Céu azul: proibido
Aquele era um país muito engraçado porque um dia, de repente, mas não tão de repente assim, o céu azul não era mais gratuito.
- Tem que pagar se quiser olhar, minha senhora - disse o fiscal, crachá novo balançando no peito.
E o país ficou ainda mais engraçado porque as pessoas, depois de algumas notas de repúdio aqui e ali, aceitaram pagar - e não que todos pudessem pagar.
- Viu o novo reajuste!? - reclamavam na mesa do bar. - Um absurdo!

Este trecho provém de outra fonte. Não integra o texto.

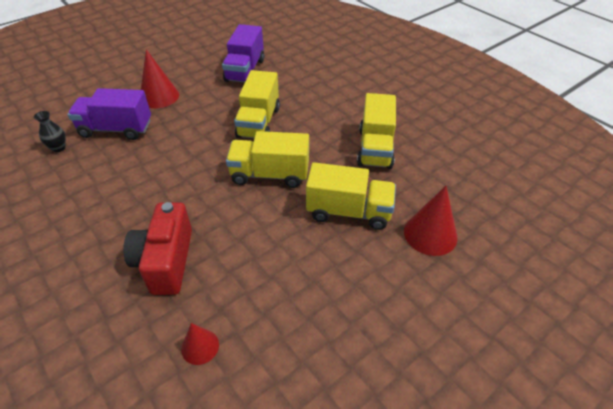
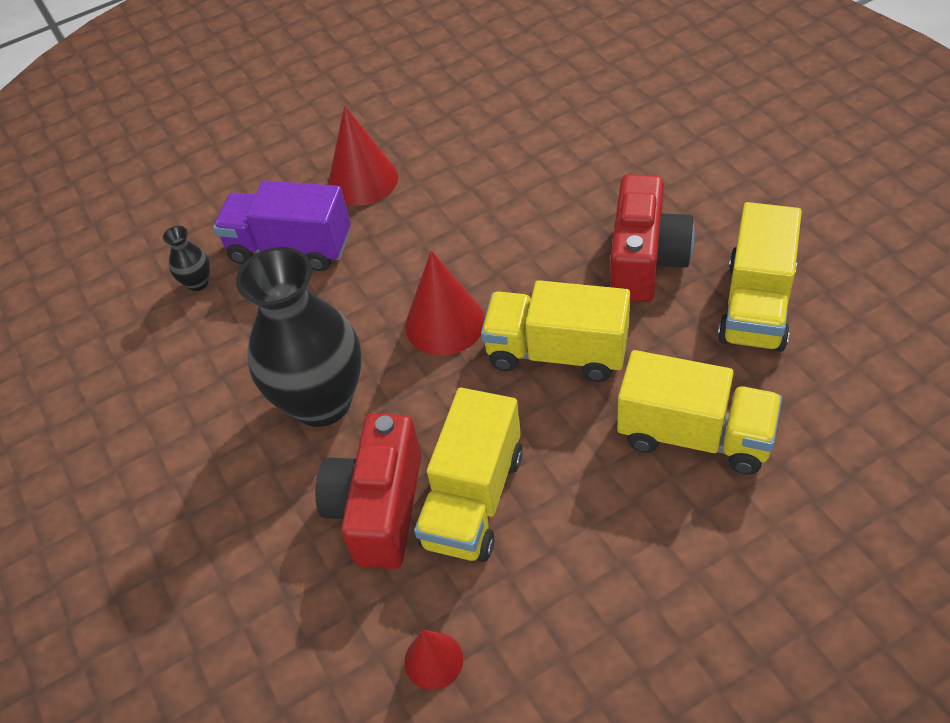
camera: 15 degrees right, 5 degrees up
purple truck [222,24,264,83] -> none
yellow truck [234,70,280,138] -> yellow truck moved to [414,388,523,562]
red cone [404,186,458,256] -> red cone moved to [405,250,485,355]
none -> black vase [236,247,362,427]
none -> red camera [610,174,695,302]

O país ganhou ainda mais graça porque depois, e não tão depois assim, o céu azul foi proibido.
- Tá fazendo o que aí, vagabundo!? - inqueriu o soldado, notando a cabeça virada pro alto, lá pra cima. Deu safanão na nuca e empurrou pro camburão. - Teje preso!
E o país continuou a ser muito, muito engraçado, com tanta piada, tanta tirada, gargalhada do início ao fim do jornal das oito, coisa igual ou melhor do que a graça em torno do céu azul. Chegou-se até a se esquecer toda a história com o céu azul.
- Pai, o que é isso? - perguntou a criança, dedo fino e ingênuo apontando a coisa esquisita naquela foto antiga, uma foto já meio desbotada, mas perigosamente ainda em cores.
O pai tornou-se imediatamente severo. Não porque fosse um mau pai ou porque o filho andasse mexendo onde não devia. Tornou-se severo porque a culpa, o ressentimento e o mais absurdo sentimento de perda ainda custavam a achar outra expressão que não a severidade. Esse pai, defensivamente severo, tomou a foto das mãos da criança e disse, um eco frio em cada sílaba:
- Não é nada.
E o país que era muito, muito engraçado, finalmente encontrou o dia em que a tristeza desceu do céu sem cor.